• _TASK PROMPT_
List every line in the entries below that contains the word "sind", copying each line in full.

• _GIVEN ENTRIES_
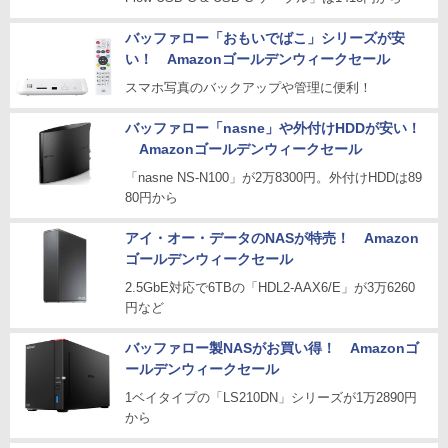
バッファロー「おもいでばこ」シリーズが安
い！ Amazonゴールデンウィークセール
スマホ写真のバックアップや管理に便利！
バッファロー「nasne」や外付けHDDが安い！
Amazonゴールデンウィークセール
「nasne NS-N100」が2万8300円。外付けHDDは89
80円から
アイ・オー・データのNASが特売！ Amazon
ゴールデンウィークセール
2.5GbE対応で6TBの「HDL2-AAX6/E」が3万6260
円など
バッファロー製NASがお買い得！ Amazonゴ
ールデンウィークセール
1ベイタイプの「LS210DN」シリーズが1万2890円
から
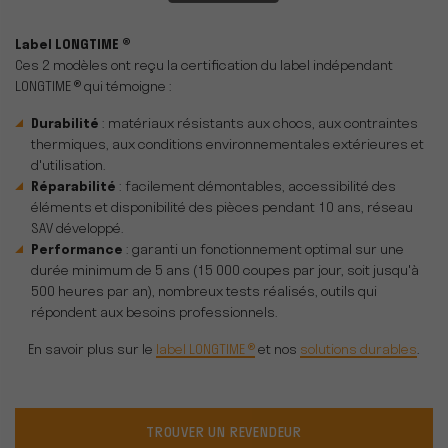
Label LONGTIME ®
Ces 2 modèles ont reçu la certification du label indépendant
LONGTIME ® qui témoigne :
Durabilité
: matériaux résistants aux chocs, aux contraintes
thermiques, aux conditions environnementales extérieures et
d'utilisation.
Réparabilité
: facilement démontables, accessibilité des
éléments et disponibilité des pièces pendant 10 ans, réseau
SAV développé.
Performance
: garanti un fonctionnement optimal sur une
durée minimum de 5 ans (15 000 coupes par jour, soit jusqu'à
500 heures par an), nombreux tests réalisés, outils qui
répondent aux besoins professionnels.
En savoir plus sur le
label LONGTIME ®
et nos
solutions durables
.
TROUVER UN REVENDEUR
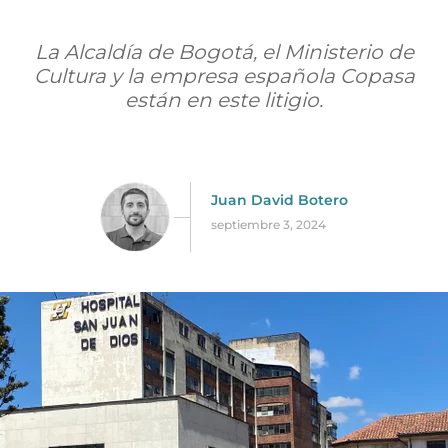
La Alcaldía de Bogotá, el Ministerio de
Cultura y la empresa española Copasa
están en este litigio.
Juan David Botero
septiembre 3, 2024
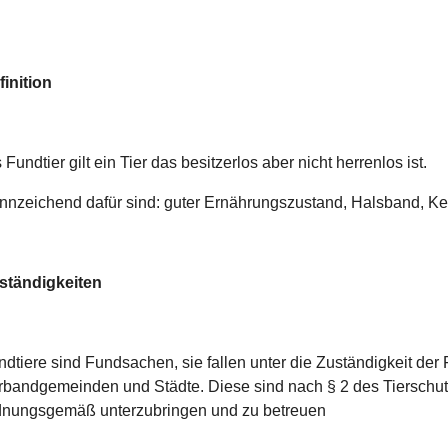
finition
 Fundtier gilt ein Tier das besitzerlos aber nicht herrenlos ist.
nnzeichend dafür sind: guter Ernährungszustand, Halsband, Ke
ständigkeiten
ndtiere sind Fundsachen, sie fallen unter die Zuständigkeit d
rbandgemeinden und Städte. Diese sind nach § 2 des Tierschutz
dnungsgemäß unterzubringen und zu betreuen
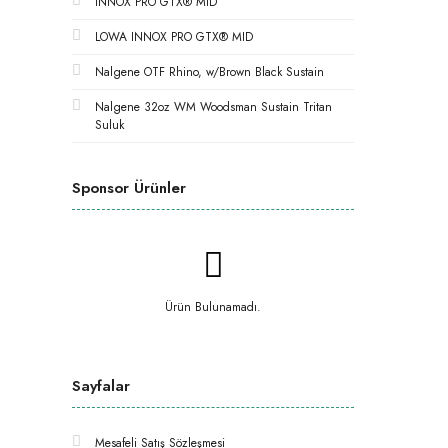
INNOX PRO GTX® MID
LOWA INNOX PRO GTX® MID
Nalgene OTF Rhino, w/Brown Black Sustain
Nalgene 32oz WM Woodsman Sustain Tritan
Suluk
Sponsor Ürünler
Ürün Bulunamadı.
Sayfalar
Mesafeli Satış Sözleşmesi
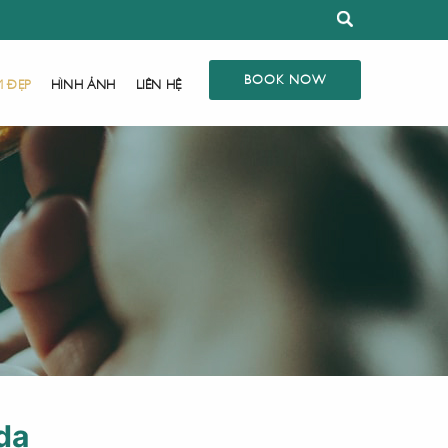
BOOK NOW
M ĐẸP
HÌNH ẢNH
LIÊN HỆ
da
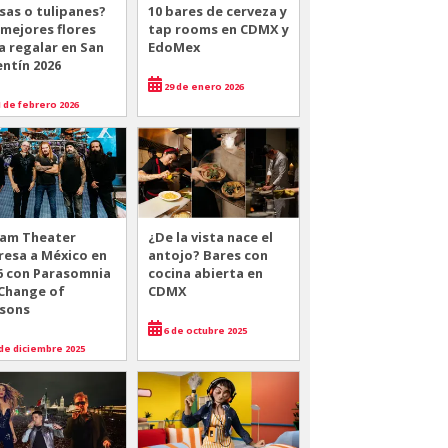
sas o tulipanes?
10 bares de cerveza y
 mejores flores
tap rooms en CDMX y
a regalar en San
EdoMex
entín 2026
29 de enero 2026
 de febrero 2026
am Theater
¿De la vista nace el
resa a México en
antojo? Bares con
6 con Parasomnia
cocina abierta en
 Change of
CDMX
sons
6 de octubre 2025
de diciembre 2025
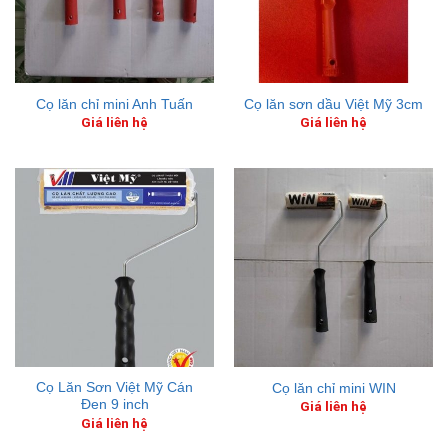
Cọ lăn chỉ mini Anh Tuấn
Cọ lăn sơn dầu Việt Mỹ 3cm
Giá liên hệ
Giá liên hệ
Cọ Lăn Sơn Việt Mỹ Cán
Cọ lăn chỉ mini WIN
Đen 9 inch
Giá liên hệ
Giá liên hệ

• _OUTPUT OF THE EXERCISE_
nnzeichend dafür sind: guter Ernährungszustand, Halsband, Ke
ndtiere sind Fundsachen, sie fallen unter die Zuständigkeit d
rbandgemeinden und Städte. Diese sind nach § 2 des Tierschutz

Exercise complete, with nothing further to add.